While Councilwoman Yolanda Avila said she appreciates every one of the 13 people on the list, she did call the meeting on Monday frustrating. "There of course were people that I thought should be on this 13, especially on this eleven, that didn't make it and it made no sense to me. I said that it was betrayal," said Avila.
She also found it troubling that two of the people listed have connections to law enforcement. "Now, I am saying that they are good people, but are they the type of people that need to be on this commission?" asked Avila.
Avila also wanted to reiterate that everyone on council supports law enforcement, and sees the commission as helping with that goal. "People fought for this commission because of initially what happened on the De'Von Bailey case. And then with George Floyd, it was like, we need something done. There's communities that are really impacted," said Avila.
One of the people on the list is Deb Walker, a member of the group that traveled to Austin in March to learn more about police oversight.
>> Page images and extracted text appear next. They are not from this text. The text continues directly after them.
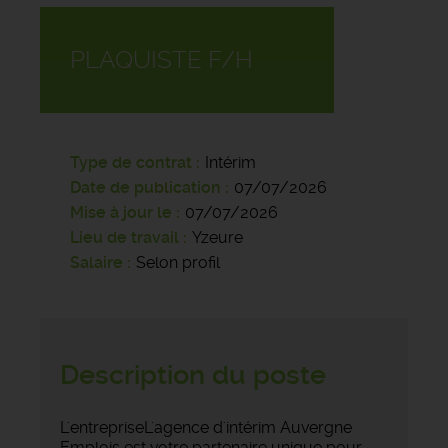
PLAQUISTE F/H
Type de contrat
Intérim
Date de publication
07/07/2026
Mise à jour le
07/07/2026
Lieu de travail
Yzeure
Salaire
Selon profil
Description du poste
L'entrepriseL'agence d'intérim Auvergne
Emplois est votre partenaire unique pour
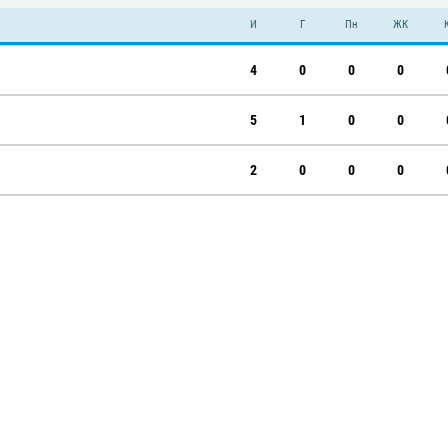
И
Г
Пн
ЖК
4
0
0
0
5
1
0
0
2
0
0
0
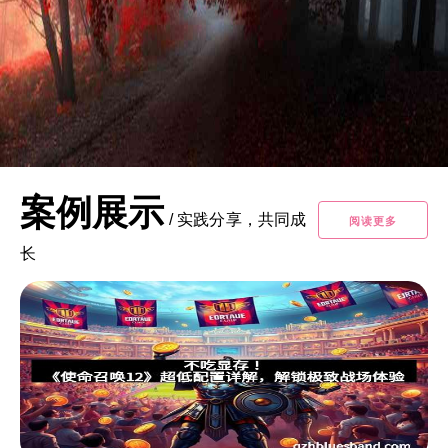
案例展示
/
实践分享，共同成
阅读更多
长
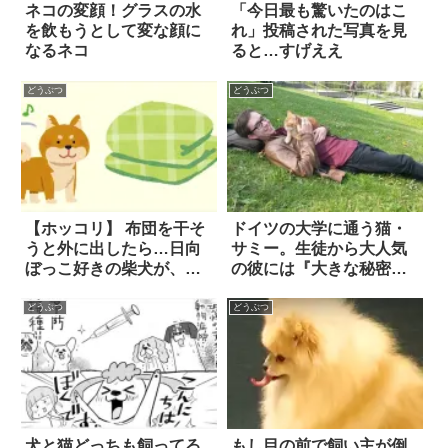
ネコの変顔！グラスの水
「今日最も驚いたのはこ
を飲もうとして変な顔に
れ」投稿された写真を見
なるネコ
ると…すげええ
どうぶつ
どうぶつ
【ホッコリ】 布団を干そ
ドイツの大学に通う猫・
うと外に出したら…日向
サミー。生徒から大人気
ぼっこ好きの柴犬が、
の彼には『大きな秘密』
「やっぱりすぎる行動」
があった
に出てしまった！！
どうぶつ
どうぶつ
犬と猫どっちも飼ってる
もし目の前で飼い主が倒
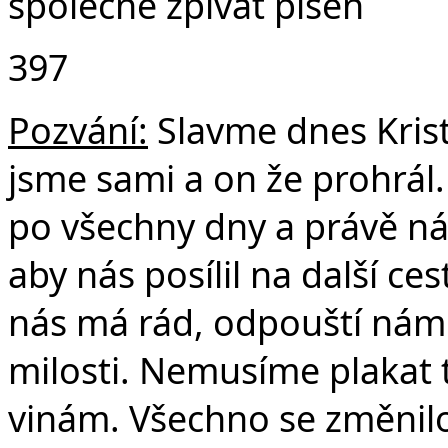
společně zpívat píseň
397
Pozvání:
Slavme dnes Krist
jsme sami a on že prohrál.
po všechny dny a právě ná
aby nás posílil na další ce
nás má rád, odpouští nám
milosti. Nemusíme plakat 
vinám. Všechno se změnilo.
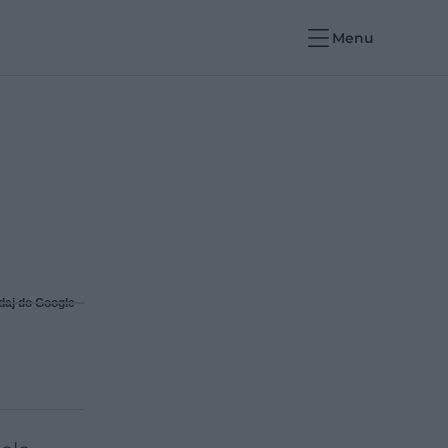
Menu
daj do Google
She said she would accept a nomination to the commission. "I'm humbled and surprised... I think the first step is learning and really understanding the scope of the problem," said Walker.
She said there is no set way for police oversight to occur in a community, and hopes to learn from other cities throughout the process. Walker also had a few concerns with the way the city has handled this commission so far. "Long, challenging, cumbersome process. There wasn't a process articulated, nor was there criteria set... The city code that was passed is very vague and very loose, so there's a lot of directions that this could go in," said Walker.
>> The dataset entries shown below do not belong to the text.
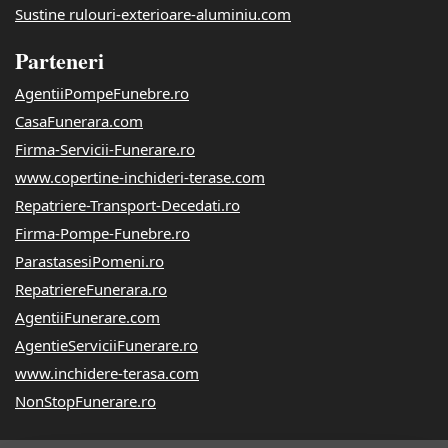
Sustine rulouri-exterioare-aluminiu.com
Parteneri
AgentiiPompeFunebre.ro
CasaFunerara.com
Firma-Servicii-Funerare.ro
www.copertine-inchideri-terase.com
Repatriere-Transport-Decedati.ro
Firma-Pompe-Funebre.ro
ParastasesiPomeni.ro
RepatriereFunerara.ro
AgentiiFunerare.com
AgentieServiciiFunerare.ro
www.inchidere-terasa.com
NonStopFunerare.ro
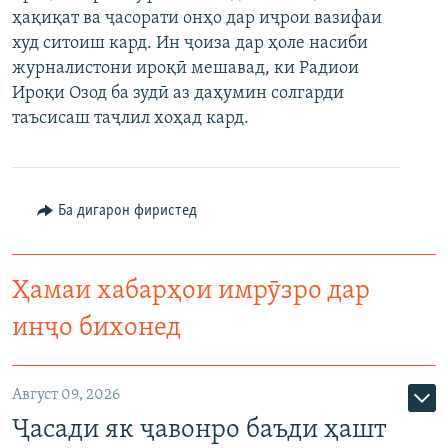
ҳақиқат ва ҷасорати онҳо дар иҷрои вазифаи
ГУЗОРИШҲОИ РАДИОӢ
Русский
худ ситоиш кард. Ин ҷоиза дар ҳоле насиби
журналистони ироқӣ мешавад, ки Радиои
ПАЙГИРӢ КУНЕД
Ироқи Озод ба зудӣ аз даҳумин солгарди
таъсисаш таҷлил хоҳад кард.
Ба дигарон фиристед
Ҳамаи сомонаҳои RFE/RL
Ҳамаи хабарҳои имрӯзро дар
инҷо бихонед
Август 09, 2026
Ҷасади як ҷавонро баъди ҳашт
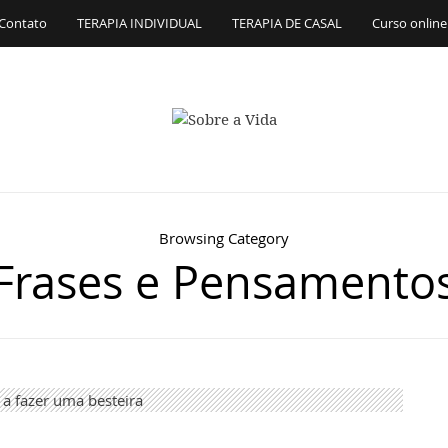
Contato
TERAPIA INDIVIDUAL
TERAPIA DE CASAL
Curso online
Browsing Category
Frases e Pensamento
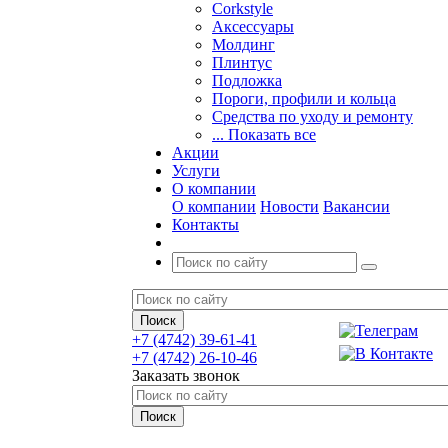
Corkstyle
Аксессуары
Молдинг
Плинтус
Подложка
Пороги, профили и кольца
Средства по уходу и ремонту
... Показать все
Акции
Услуги
О компании
О компании
Новости
Вакансии
Контакты
+7 (4742) 39-61-41
+7 (4742) 26-10-46
Заказать звонок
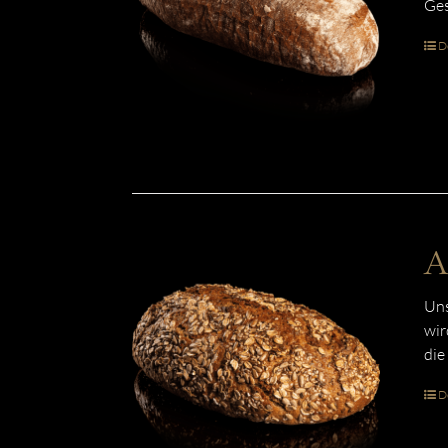
Ges
De
A
Uns
wir
die
De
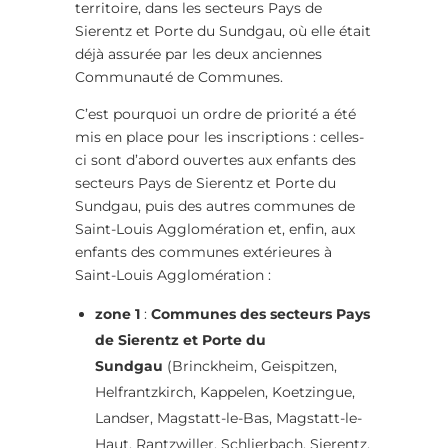
territoire, dans les secteurs Pays de
Sierentz et Porte du Sundgau, où elle était
déjà assurée par les deux anciennes
Communauté de Communes.
C’est pourquoi un ordre de priorité a été
mis en place pour les inscriptions : celles-
ci sont d’abord ouvertes aux enfants des
secteurs Pays de Sierentz et Porte du
Sundgau, puis des autres communes de
Saint-Louis Agglomération et, enfin, aux
enfants des communes extérieures à
Saint-Louis Agglomération :
zone 1
:
Communes des secteurs Pays
de Sierentz et Porte du
Sundgau
(Brinckheim, Geispitzen,
Helfrantzkirch, Kappelen, Koetzingue,
Landser, Magstatt-le-Bas, Magstatt-le-
Haut, Rantzwiller, Schlierbach, Sierentz,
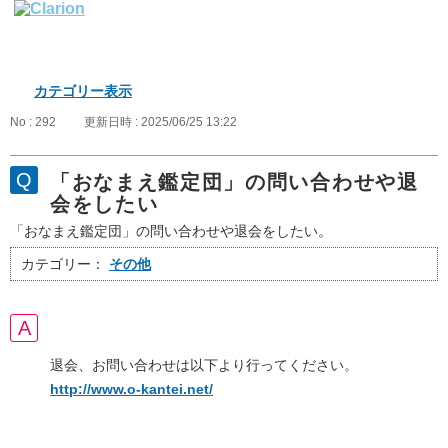
カテゴリー表示
No : 292
更新日時 : 2025/06/25 13:22
「おなまえ鑑定団」の問い合わせや退
会をしたい
「おなまえ鑑定団」の問い合わせや退会をしたい。
カテゴリー：
その他
退会、お問い合わせは以下より行ってください。
http://www.o-kantei.net/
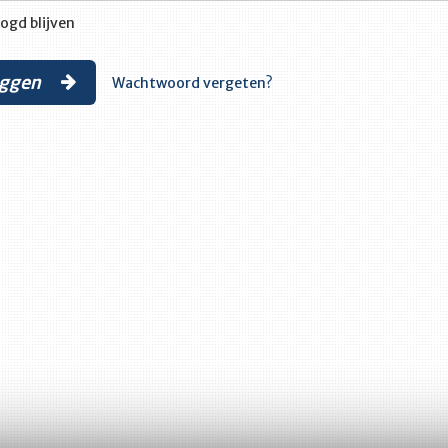
ogd blijven
oggen
Wachtwoord vergeten?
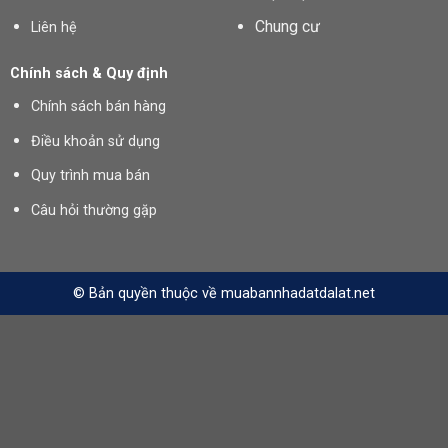
Chung cư
Liên hệ
Chính sách & Quy định
Chính sách bán hàng
Điều khoản sử dụng
Quy trình mua bán
Câu hỏi thường gặp
© Bản quyền thuộc về muabannhadatdalat.net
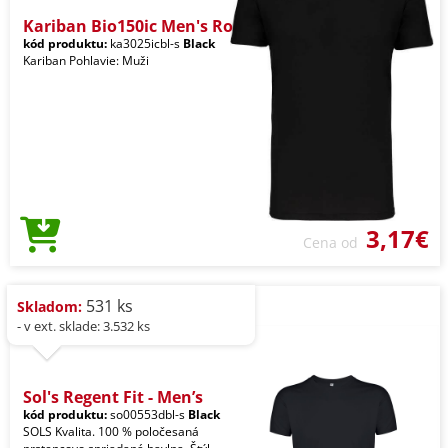
Kariban Bio150ic Men's Ro
kód produktu:
ka3025icbl-s
Black
Kariban Pohlavie: Muži
3,17€
Cena od
531 ks
Skladom:
- v ext. sklade: 3.532 ks
Sol's Regent Fit - Men’s
kód produktu:
so00553dbl-s
Black
SOLS Kvalita. 100 % poločesaná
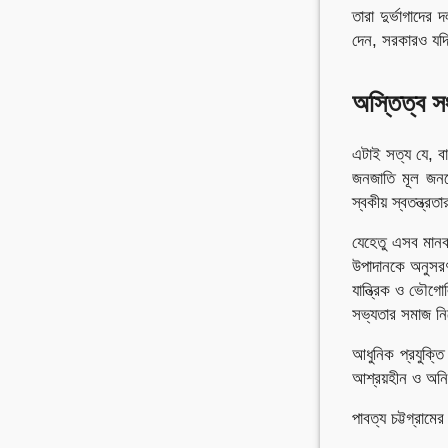
তারা দুর্ভাগাদের 
দেন, সরকারও যদ
অস্তিত্ব সং
এটাই সত্য যে, বা
জনজাতি মূল জনগো
স্বকীয় স্বতন্ত্
যেহেতু এসব মানব
উপাদানকে অনুসরণ 
যান্ত্রিক ও ভৌগো
সভ্যতার সমাজ নি
আধুনিক প্রযুক্ত
আশ্রয়হীন ও অনি
পাবত্য চট্টগ্রা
Ultimately, she hopes the people chosen will be able to work together, despite different opinions. "The police cannot police themselves, and that's the concern here is ensuring that everybody is unbiased," said Walker.
News5 also reached out to Justin Baker, another person on the list. Baker sent this statement regarding the current group:
It's diverse! We have some points of prior police contact, but I think with the unity of everyone we can get it done. It will be a lot of work, but it will be better for the community! I think council did a fantastic job at being transparent during this process and did a great job at getting the ball rolling. Definitely a step in the right direction. When it comes to community healing, we all have to remember: it's a marathon, not a sprint.
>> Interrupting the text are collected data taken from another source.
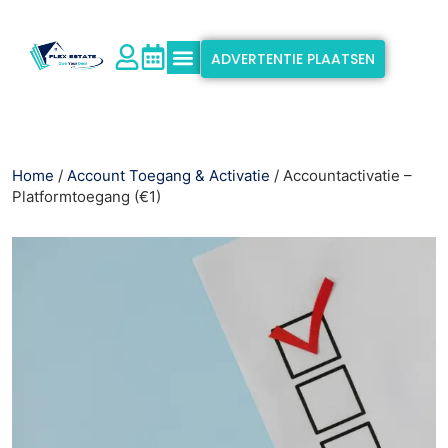
ADVERTENTIE PLAATSEN
Waarom Flex Estate?
Ondersteuning & Info
Home
/
Account Toegang & Activatie
/ Accountactivatie –
Platformtoegang (€1)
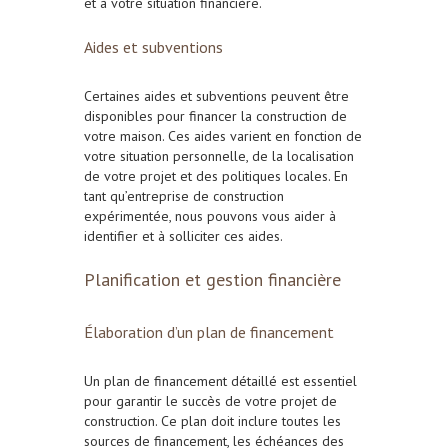
et à votre situation financière.
Aides et subventions
Certaines aides et subventions peuvent être
disponibles pour financer la construction de
votre maison. Ces aides varient en fonction de
votre situation personnelle, de la localisation
de votre projet et des politiques locales. En
tant qu’entreprise de construction
expérimentée, nous pouvons vous aider à
identifier et à solliciter ces aides.
Planification et gestion financière
Élaboration d’un plan de financement
Un plan de financement détaillé est essentiel
pour garantir le succès de votre projet de
construction. Ce plan doit inclure toutes les
sources de financement, les échéances des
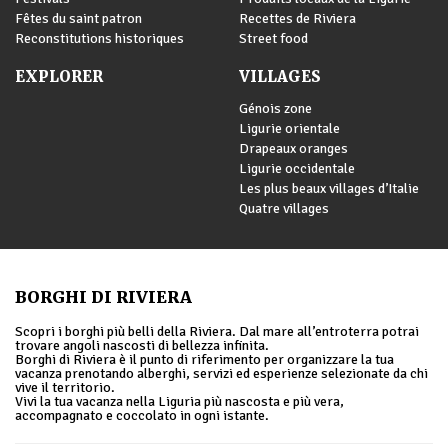
Fêtes du saint patron
Recettes de Riviera
Reconstitutions historiques
Street food
EXPLORER
VILLAGES
Génois zone
Ligurie orientale
Drapeaux oranges
Ligurie occidentale
Les plus beaux villages d’Italie
Quatre villages
BORGHI DI RIVIERA
Scopri i borghi più belli della Riviera. Dal mare all’entroterra potrai
trovare angoli nascosti di bellezza infinita.
Borghi di Riviera è il punto di riferimento per organizzare la tua
vacanza prenotando alberghi, servizi ed esperienze selezionate da chi
vive il territorio.
Vivi la tua vacanza nella Liguria più nascosta e più vera,
accompagnato e coccolato in ogni istante.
Goals listed for the commission include:
- Officer and department accountability
- Zero tolerance for racial profiling
- Police department transparency and public records releases
- Internal investigations
- Use of force and officer-involved shooting procedures, training and policies
- Policies on how to handle protests
- Racial-bias training techniques and procedures
- De-escalation techniques
- Officer mental health
- Diverse recruitment goals
- Police department budget and resource allocation funding
Members of the commission are expected to delve into the world of policing to understand how it works. They have all agreed to ride-alongs, and other informational sessions to learn about the department. "Before you can say, well it needs to be better, you need to know what's being done and have some understanding of that," said Williams.
The commission would meet at least once a week and all of the meetings would be open to the public. Avila said out of over 50 boards and commissions that they oversee, none of them are funded. "I want to make sure that there's a budget for this commission... Really well-rounded. What's going on with police, what's going on with the community, and bring it all together," said Avila.
Monday's meeting was only an informal poll of the shortened list, but it is not set in stone yet. Council President Richard Skorman still must contact everyone in the group to let them know they have made it this far. Everyone will still have to come forward and accept the position.
Council will formally vote on their nominations on Tuesday, September 22.